Alco-nymns
Have you heard the one about the alcoholic policeman? No neither had I, but I think a new joke has just been invented. A recent debacle involving high visibility vests for the NSW police force's Aboriginal Community Liaison Officers, (ACLO) may have driven NSW Police Commissioner Ken Moroney to drink. The vests were intended to bear the acronym ACLO so their wearers -- whose duty it is to deal with drunks, punch-ups and other potentially explosive situations - could be easily identified. On receiving their vests however, the officers were dismayed to discover the word ALCO emblazoned on their vests, conjuring the unfortunate image of specially trained alcoholics trying to maintain order in perilous situations.
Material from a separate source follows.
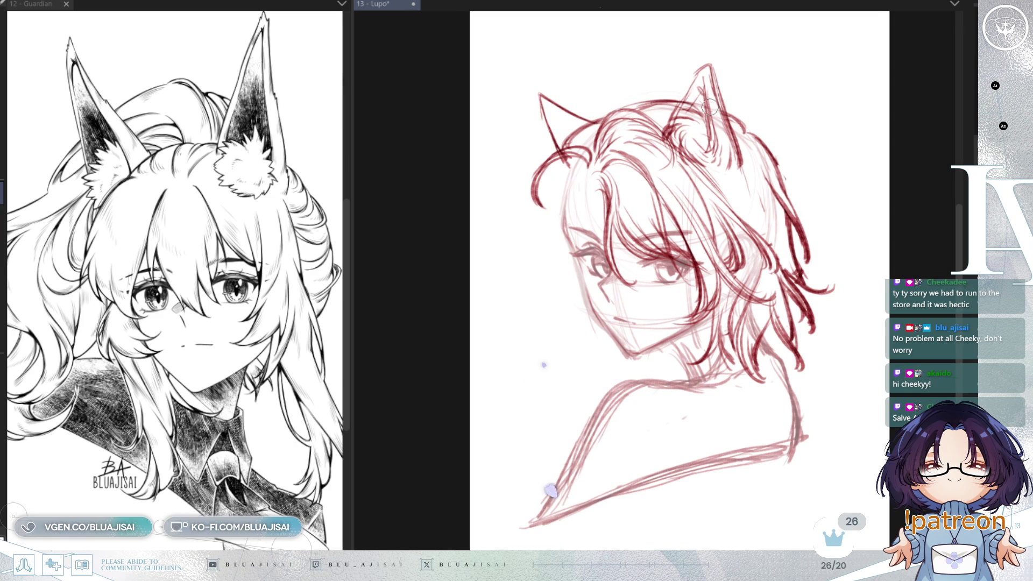
key("h")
One only hopes the word blindness applied to ACLO will not be administered to Moroney, who may well be given a new nickname in future, and it's not Kenny. The culprits for the mistake were hard to track down; no doubt they are busy looking for a job.
:Hungary for fashion
Imagine the outrage if the mayor of an Oz capital city issued orders on the dress code of his female employees. Well in Hungary that's just what has happened. The mayor of Budapest, one Gabor Mitynan has decreed that female City Hall staff should be allowed to wear miniskirts only if their legs are "completely perfect". The diktat also specifies that skirts should be no shorter than two to three centimetres above the knee. The prudish lunacy does not stop there however. Mitynan has also decried that icon of modern style, the cropped top, because "few women have well-trained bellies worth showing to people" and also wants the city to pass laws encoding stocking thickness. I would hope the hot-blooded eastern European fury at such sexism would blow the roof off City Hall. Mitynan has not given the blokes a free rein either, prescribing blazers in summer, to ensure that staff are not dressed "like beggars or holidaymakers."
:Housewives Choice
Desperate Housewives Vixen Nicollette Sheridan hits Melbourne this month (October) to launch a bra range for Aussie lingerie label Hestia. La Sheridan appeared to have cleaned up on the cheesy promotion stakes by hosting a competition to find Melbourne's ultimate housewife. Desperate contestants were to be put through a series of housework-related tasks to win the prize, all in a day's work for most chicks I would think. "Jeepers - just how desperate would you have to be for a free Hestia bra?" I thought when I heard this. Pretty desperate it seems. Far from a holiday, endless shopping vouchers or a diamond encrusted loo-brush, the winner's prize includes that rarest of gems - the services of a model house-husband for a week.